Excellent post. For me, it took leaving library school (not necessarily quitting, because I didn't leave the field entirely and I plan to make another run at it in a few years) for me to truly want to be in the profession. It took me going to library school in the first place to get me into the field. I'm actually happier now about being in libraries than I was when I was in library school, and certainly way happier than I would have been had I finished and become a librarian (on paper). I'm certainly not saying that everyone in library school who is a bit unhappy or discouraged should just leave; everyone has to make decisions that feel right.

(An aside. I've never been a library page, and I've never even worked at a circ desk. I have never worked in a public library, or even a small academic library. My first library job was almost two years ago. Maybe I've been a bit spoiled by working in libraries that are among the biggest and best of their kind. Maybe I need to get some experience with those areas of libraries in order to have a full appreciation of what it takes to keep libraries running.)

Librarians will always have a place. There's never a shortage of things that need to get done. They cannot be replaced by machines. The key, though, will be having an edge that the world cannot live without.

I believe that user education will become the main role for librarians. After all, the users come first, right?


Well Said!


Thank you so much. I'm in the process of job hunting (just got my first nibble out of more than 100 applications), which is rapidly becoming soul-sucking.
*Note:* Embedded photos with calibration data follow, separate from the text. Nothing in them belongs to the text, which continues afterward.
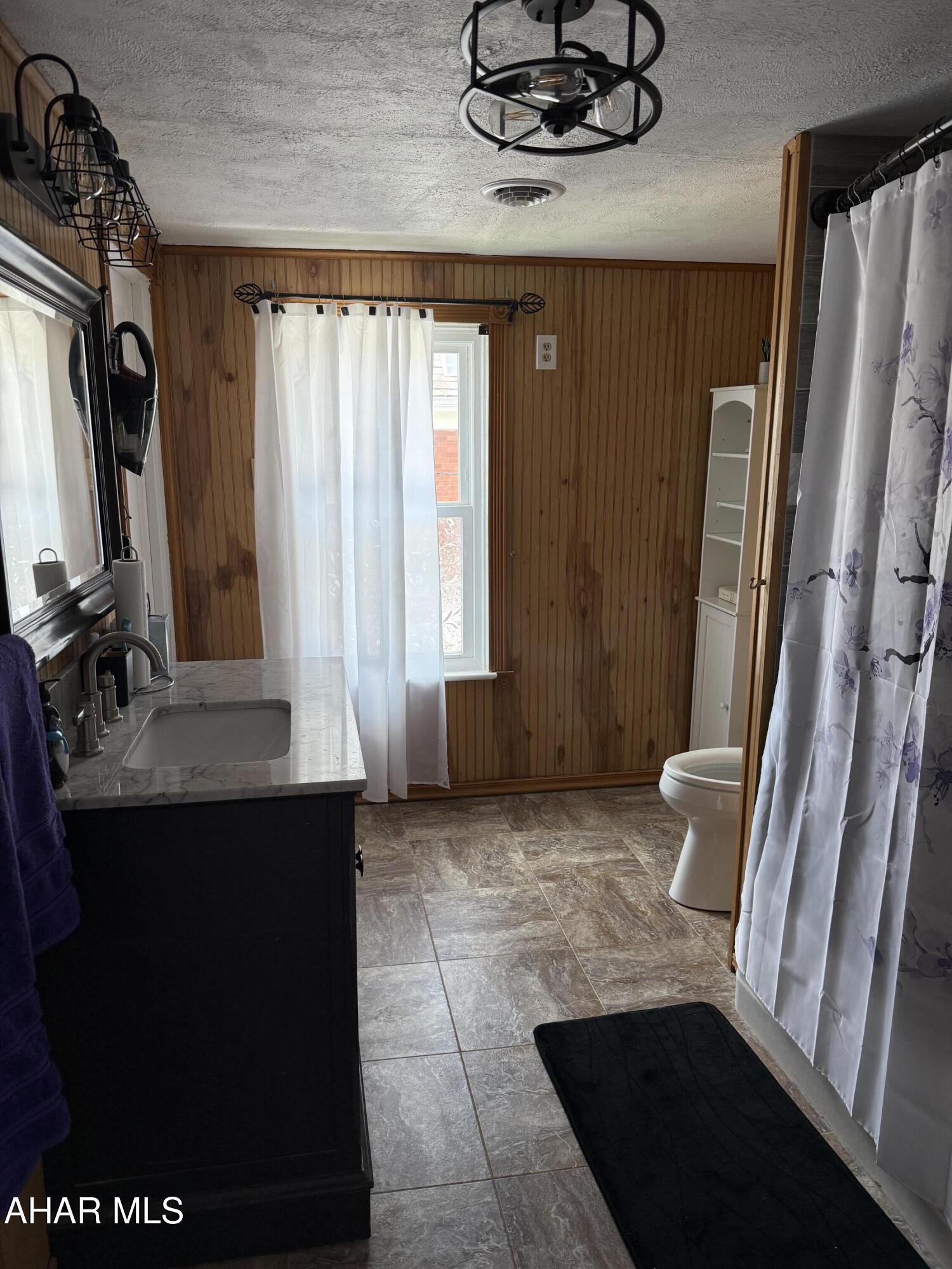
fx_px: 880
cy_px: 634
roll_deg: +0.1
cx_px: 476
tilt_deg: -11.1
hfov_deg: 56.8
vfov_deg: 71.6
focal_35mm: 24
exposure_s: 1/158
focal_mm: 6.76
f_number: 1.78
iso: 200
It's refreshing to hear some good news for a change that *isn't* telling me there is no job shortage.


but where are the library schools? there's in fact very little knowledge in societies of the complete role a librarian plays, or how much qualification is involved. for instance, while i had some ambitions of being a librarian, i never imagined it to be any thing as complete as what you've written about. nor has it ever crossed my mind that there are specific qualifications involved.okay, enough with the ranting but... will you tell me what are some places that have library school/courses? is that the term? thanks!